----- Material provided -----
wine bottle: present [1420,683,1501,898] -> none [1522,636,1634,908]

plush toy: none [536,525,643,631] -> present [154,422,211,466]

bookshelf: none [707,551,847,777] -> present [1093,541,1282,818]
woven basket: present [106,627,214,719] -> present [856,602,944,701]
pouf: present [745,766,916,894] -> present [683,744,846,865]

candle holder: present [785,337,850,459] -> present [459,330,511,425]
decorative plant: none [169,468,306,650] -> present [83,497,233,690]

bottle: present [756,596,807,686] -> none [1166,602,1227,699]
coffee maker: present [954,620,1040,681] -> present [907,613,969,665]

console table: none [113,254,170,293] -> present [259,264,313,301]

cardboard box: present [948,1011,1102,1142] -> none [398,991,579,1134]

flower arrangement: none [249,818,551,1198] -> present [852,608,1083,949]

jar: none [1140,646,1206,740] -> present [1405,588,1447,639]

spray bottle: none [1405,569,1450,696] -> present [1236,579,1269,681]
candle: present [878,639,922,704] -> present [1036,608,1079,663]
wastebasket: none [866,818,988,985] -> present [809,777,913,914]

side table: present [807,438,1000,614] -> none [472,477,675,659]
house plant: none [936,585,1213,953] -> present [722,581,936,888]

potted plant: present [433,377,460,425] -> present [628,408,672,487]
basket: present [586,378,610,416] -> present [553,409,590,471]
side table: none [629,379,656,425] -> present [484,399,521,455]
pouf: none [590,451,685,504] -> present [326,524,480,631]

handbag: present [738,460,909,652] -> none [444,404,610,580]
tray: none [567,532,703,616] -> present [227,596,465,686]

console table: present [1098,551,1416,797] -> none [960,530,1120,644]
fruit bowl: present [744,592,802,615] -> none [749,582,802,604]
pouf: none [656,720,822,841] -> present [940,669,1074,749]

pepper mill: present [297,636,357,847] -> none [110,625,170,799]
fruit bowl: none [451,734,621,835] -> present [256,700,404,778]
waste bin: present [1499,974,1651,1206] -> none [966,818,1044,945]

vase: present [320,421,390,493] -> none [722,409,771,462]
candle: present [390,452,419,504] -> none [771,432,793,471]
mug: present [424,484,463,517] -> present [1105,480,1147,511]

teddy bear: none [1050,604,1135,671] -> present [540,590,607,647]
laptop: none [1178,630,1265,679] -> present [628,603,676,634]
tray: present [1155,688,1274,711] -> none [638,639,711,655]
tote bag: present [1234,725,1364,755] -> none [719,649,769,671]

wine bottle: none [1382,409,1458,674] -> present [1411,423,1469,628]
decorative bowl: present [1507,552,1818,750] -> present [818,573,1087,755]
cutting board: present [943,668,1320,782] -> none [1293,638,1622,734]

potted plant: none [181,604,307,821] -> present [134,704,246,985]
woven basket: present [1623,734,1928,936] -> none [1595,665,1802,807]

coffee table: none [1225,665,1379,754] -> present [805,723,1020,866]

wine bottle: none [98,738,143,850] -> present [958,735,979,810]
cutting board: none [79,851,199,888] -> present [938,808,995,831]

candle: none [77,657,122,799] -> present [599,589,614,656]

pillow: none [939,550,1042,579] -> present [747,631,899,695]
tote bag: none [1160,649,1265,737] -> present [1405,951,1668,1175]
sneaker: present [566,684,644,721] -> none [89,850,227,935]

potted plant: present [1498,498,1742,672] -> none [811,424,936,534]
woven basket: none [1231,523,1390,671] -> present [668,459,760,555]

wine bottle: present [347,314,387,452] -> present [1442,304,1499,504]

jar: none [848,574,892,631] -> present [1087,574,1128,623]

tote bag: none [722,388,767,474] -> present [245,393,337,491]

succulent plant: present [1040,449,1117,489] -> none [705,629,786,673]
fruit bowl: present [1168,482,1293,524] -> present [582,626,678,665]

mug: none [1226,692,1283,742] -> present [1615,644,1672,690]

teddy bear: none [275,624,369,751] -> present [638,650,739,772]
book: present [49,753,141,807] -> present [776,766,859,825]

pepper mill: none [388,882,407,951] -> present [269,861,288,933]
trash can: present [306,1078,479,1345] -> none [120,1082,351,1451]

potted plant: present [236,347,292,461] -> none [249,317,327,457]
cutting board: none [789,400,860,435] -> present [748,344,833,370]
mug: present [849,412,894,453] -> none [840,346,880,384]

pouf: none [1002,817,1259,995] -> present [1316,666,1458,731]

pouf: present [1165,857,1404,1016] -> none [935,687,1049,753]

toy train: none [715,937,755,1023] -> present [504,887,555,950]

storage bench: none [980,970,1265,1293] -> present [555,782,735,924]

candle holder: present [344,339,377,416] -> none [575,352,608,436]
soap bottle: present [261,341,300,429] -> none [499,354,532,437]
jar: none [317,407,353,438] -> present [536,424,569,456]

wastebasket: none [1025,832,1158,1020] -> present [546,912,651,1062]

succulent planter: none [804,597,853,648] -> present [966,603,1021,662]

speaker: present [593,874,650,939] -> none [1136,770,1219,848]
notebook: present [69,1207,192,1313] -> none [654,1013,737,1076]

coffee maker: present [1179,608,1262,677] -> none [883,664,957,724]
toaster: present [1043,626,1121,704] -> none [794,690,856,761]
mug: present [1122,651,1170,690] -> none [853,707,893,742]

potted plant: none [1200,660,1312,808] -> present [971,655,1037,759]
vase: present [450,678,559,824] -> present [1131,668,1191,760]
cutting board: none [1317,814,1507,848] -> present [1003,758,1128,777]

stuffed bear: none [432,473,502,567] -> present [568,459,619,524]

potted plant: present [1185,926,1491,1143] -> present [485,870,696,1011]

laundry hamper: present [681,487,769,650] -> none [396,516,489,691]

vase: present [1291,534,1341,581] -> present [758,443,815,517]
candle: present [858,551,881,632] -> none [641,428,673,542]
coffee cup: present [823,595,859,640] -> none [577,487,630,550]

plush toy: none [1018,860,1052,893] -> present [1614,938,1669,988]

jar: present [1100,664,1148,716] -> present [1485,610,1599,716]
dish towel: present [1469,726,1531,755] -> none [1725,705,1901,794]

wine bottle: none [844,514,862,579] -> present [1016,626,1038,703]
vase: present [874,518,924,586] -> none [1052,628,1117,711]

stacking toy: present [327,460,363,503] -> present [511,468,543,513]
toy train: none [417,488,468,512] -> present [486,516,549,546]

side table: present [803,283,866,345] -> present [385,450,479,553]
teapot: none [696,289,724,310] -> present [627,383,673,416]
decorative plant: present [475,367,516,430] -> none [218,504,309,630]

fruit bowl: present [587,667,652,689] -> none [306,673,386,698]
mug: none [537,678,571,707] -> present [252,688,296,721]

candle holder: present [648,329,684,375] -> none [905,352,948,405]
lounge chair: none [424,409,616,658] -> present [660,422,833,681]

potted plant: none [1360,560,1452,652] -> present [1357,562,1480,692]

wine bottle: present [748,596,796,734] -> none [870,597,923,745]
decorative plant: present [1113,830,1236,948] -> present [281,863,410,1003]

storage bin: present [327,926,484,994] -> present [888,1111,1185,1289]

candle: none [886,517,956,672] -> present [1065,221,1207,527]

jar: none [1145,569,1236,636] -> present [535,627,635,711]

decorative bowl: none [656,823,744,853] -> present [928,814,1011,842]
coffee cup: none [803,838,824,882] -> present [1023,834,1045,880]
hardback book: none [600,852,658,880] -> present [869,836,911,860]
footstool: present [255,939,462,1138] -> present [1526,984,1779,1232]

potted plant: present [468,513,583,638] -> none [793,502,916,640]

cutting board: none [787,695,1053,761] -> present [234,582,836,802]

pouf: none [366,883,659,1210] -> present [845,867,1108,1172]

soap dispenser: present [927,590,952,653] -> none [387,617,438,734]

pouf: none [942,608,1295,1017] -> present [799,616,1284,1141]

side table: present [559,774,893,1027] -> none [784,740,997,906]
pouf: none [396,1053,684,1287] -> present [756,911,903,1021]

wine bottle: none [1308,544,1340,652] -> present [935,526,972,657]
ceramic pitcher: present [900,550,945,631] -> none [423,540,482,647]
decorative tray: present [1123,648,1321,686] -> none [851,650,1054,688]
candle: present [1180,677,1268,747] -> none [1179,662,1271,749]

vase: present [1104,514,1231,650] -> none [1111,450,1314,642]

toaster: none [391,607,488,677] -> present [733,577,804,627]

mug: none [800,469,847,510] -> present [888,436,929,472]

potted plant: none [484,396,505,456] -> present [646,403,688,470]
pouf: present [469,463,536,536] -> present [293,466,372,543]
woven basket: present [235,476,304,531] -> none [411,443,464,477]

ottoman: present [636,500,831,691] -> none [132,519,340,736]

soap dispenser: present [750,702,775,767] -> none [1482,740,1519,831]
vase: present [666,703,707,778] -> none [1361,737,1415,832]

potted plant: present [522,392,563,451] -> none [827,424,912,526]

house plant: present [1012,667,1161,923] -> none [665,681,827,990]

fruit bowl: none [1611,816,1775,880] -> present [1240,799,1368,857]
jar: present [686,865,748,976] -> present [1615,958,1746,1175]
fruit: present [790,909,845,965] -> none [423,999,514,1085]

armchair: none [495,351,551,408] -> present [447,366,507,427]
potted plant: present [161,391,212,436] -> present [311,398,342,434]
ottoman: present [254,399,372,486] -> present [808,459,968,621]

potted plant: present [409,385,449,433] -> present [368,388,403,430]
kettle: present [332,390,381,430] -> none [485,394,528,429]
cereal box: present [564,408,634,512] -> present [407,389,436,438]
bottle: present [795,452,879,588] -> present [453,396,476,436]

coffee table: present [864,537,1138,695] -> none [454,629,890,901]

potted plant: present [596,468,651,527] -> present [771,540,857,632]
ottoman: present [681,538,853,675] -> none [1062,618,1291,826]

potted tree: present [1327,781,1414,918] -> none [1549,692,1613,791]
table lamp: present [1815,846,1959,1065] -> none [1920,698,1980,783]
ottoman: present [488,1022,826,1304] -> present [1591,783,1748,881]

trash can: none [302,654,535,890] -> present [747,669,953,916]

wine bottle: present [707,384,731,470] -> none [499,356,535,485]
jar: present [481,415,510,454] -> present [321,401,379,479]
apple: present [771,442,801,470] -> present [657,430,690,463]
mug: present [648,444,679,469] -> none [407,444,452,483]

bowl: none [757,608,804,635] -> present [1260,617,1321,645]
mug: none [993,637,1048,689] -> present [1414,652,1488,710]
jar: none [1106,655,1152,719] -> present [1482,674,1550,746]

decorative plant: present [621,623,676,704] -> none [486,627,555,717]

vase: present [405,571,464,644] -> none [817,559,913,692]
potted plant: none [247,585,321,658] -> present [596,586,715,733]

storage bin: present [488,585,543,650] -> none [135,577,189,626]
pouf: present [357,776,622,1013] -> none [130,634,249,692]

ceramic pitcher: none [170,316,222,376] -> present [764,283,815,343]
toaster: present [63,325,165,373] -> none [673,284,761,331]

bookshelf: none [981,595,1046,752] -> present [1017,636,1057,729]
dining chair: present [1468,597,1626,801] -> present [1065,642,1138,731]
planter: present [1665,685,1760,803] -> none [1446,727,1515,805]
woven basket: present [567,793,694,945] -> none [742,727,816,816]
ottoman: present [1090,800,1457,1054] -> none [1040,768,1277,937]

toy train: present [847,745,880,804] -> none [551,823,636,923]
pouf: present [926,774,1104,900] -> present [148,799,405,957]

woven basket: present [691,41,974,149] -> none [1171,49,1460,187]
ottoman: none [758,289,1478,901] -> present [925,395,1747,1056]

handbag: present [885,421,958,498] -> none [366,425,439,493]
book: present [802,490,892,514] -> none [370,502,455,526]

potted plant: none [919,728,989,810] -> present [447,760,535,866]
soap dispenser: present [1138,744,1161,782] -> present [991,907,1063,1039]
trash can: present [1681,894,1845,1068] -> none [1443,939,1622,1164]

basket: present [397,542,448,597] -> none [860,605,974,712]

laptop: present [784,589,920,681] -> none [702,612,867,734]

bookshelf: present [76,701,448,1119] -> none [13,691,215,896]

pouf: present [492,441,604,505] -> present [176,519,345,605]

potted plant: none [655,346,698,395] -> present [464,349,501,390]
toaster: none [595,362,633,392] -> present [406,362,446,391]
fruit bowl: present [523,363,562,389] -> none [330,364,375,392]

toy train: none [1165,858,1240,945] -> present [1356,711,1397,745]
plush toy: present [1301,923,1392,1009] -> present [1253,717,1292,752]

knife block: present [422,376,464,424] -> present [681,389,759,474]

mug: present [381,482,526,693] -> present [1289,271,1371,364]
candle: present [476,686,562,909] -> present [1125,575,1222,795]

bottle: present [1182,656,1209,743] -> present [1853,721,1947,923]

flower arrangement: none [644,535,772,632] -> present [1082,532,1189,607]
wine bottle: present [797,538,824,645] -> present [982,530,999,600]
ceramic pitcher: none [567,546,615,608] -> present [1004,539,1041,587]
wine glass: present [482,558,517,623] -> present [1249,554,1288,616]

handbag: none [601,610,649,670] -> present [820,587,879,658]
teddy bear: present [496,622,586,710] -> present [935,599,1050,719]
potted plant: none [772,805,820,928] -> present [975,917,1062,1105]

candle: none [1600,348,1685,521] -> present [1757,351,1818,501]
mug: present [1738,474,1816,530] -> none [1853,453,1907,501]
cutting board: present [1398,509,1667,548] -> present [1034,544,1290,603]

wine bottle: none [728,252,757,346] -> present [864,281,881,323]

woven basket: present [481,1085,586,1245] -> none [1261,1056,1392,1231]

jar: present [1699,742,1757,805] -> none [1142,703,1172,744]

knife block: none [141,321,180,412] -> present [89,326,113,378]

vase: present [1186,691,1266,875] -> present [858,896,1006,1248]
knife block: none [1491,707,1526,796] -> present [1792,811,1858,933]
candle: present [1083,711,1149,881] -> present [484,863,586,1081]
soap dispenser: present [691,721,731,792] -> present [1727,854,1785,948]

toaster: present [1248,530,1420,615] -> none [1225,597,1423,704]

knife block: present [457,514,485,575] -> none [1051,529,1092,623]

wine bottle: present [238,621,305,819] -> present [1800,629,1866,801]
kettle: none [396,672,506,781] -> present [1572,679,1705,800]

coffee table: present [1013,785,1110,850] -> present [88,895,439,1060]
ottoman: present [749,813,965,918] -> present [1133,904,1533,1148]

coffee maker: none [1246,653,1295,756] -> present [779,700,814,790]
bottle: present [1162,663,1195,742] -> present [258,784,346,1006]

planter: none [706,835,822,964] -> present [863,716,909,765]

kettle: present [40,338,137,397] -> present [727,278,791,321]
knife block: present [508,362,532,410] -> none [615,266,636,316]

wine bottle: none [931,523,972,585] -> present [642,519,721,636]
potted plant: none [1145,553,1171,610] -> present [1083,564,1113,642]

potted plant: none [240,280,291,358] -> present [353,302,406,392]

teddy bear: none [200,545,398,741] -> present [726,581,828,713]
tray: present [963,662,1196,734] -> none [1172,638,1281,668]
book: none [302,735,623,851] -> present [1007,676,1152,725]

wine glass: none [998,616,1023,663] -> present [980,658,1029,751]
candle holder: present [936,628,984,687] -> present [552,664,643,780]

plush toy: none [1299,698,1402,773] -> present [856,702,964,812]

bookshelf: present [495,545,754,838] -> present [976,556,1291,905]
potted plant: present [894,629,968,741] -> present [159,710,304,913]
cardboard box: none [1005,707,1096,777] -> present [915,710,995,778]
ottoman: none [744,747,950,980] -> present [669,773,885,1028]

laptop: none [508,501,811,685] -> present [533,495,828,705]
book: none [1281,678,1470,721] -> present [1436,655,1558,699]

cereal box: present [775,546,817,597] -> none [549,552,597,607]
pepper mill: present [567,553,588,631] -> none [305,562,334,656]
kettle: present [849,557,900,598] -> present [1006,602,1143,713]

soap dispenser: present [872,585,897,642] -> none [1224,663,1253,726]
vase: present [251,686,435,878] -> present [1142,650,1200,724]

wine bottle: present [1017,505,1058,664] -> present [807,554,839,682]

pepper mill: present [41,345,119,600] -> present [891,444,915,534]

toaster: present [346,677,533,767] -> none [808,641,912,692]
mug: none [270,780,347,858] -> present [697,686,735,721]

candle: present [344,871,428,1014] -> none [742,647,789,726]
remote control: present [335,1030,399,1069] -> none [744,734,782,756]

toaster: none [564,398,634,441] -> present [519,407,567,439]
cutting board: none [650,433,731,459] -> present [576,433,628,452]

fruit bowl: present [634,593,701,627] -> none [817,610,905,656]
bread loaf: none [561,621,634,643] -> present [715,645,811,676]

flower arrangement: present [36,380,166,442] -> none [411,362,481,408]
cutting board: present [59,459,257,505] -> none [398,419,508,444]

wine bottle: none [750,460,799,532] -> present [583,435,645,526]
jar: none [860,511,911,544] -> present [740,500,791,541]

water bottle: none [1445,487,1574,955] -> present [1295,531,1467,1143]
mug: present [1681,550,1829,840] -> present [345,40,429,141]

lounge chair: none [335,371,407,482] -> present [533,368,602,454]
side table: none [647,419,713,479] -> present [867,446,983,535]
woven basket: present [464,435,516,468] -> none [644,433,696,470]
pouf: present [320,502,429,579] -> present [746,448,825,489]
-----
What to do =
The word "pitcher" appears on some lines of the data above; count those lines and give only the total.

Expected output =
3